→ Brief:
Of the lines in the data below, count the ones holding the string "user", and answer with that number only.

##### Information provided #####

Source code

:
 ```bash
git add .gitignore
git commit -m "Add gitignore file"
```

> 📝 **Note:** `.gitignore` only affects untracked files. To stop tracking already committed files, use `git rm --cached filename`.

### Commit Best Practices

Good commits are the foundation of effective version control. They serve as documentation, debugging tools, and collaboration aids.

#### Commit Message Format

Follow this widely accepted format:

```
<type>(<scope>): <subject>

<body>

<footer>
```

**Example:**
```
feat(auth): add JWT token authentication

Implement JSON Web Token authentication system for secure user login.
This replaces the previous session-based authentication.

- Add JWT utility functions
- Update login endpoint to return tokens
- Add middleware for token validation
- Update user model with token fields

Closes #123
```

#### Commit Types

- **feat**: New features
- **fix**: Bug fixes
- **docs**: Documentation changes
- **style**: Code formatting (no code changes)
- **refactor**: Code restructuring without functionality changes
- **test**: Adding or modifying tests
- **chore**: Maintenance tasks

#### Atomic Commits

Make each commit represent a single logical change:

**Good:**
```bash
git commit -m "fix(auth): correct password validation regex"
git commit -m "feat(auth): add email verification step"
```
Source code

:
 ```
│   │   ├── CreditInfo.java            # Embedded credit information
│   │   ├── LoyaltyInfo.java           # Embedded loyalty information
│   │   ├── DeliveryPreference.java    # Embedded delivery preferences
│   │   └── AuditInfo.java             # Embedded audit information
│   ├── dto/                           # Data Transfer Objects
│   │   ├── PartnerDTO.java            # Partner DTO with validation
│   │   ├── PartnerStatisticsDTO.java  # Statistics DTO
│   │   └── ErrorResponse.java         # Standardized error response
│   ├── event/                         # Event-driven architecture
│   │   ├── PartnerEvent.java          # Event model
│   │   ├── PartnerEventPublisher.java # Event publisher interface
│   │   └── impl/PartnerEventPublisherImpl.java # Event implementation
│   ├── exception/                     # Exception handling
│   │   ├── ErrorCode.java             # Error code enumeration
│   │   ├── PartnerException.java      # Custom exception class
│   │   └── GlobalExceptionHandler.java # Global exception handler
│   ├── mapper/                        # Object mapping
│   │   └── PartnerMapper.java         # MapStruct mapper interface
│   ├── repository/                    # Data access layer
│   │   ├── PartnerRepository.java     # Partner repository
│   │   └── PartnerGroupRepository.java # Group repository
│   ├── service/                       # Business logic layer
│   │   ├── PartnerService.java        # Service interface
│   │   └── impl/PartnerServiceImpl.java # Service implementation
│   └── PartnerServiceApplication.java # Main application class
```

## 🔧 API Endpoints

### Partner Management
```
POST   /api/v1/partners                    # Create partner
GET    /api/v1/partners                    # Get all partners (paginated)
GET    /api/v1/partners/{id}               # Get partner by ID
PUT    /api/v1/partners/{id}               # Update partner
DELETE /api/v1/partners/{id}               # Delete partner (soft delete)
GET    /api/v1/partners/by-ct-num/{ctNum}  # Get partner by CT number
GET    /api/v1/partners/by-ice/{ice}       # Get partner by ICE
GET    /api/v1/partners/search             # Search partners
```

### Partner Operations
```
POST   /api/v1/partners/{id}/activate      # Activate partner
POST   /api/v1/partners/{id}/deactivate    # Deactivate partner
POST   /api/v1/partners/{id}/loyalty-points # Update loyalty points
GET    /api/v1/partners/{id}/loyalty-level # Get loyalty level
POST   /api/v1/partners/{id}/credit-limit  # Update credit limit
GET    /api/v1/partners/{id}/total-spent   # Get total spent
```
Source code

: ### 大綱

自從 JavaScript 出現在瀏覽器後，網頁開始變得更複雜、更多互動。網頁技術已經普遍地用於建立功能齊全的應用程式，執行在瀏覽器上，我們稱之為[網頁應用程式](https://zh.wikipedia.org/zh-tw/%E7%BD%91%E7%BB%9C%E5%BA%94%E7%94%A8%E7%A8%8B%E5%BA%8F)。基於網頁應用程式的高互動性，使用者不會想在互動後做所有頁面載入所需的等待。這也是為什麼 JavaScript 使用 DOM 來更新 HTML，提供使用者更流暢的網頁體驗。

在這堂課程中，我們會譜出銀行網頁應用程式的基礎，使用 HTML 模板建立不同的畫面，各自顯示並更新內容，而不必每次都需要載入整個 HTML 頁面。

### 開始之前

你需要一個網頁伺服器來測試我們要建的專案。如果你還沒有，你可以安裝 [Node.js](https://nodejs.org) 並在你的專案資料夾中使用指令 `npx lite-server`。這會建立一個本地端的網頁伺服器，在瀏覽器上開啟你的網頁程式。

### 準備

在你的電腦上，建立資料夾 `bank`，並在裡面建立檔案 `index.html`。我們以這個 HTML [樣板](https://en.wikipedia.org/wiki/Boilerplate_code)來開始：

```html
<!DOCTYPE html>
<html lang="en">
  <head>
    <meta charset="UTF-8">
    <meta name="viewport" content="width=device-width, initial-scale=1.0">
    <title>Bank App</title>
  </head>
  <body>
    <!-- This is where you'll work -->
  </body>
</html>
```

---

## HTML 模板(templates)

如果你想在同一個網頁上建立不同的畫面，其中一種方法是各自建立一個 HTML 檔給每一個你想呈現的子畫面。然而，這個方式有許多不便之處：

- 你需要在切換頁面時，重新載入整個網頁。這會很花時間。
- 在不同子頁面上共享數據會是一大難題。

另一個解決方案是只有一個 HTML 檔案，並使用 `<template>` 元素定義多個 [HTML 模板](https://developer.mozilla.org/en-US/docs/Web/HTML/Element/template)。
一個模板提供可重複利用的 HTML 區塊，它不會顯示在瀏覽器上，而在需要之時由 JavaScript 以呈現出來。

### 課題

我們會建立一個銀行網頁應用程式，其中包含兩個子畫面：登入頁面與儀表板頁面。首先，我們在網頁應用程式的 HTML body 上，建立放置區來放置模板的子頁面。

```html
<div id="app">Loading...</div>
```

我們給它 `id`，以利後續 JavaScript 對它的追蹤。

#####

→ Reply:
2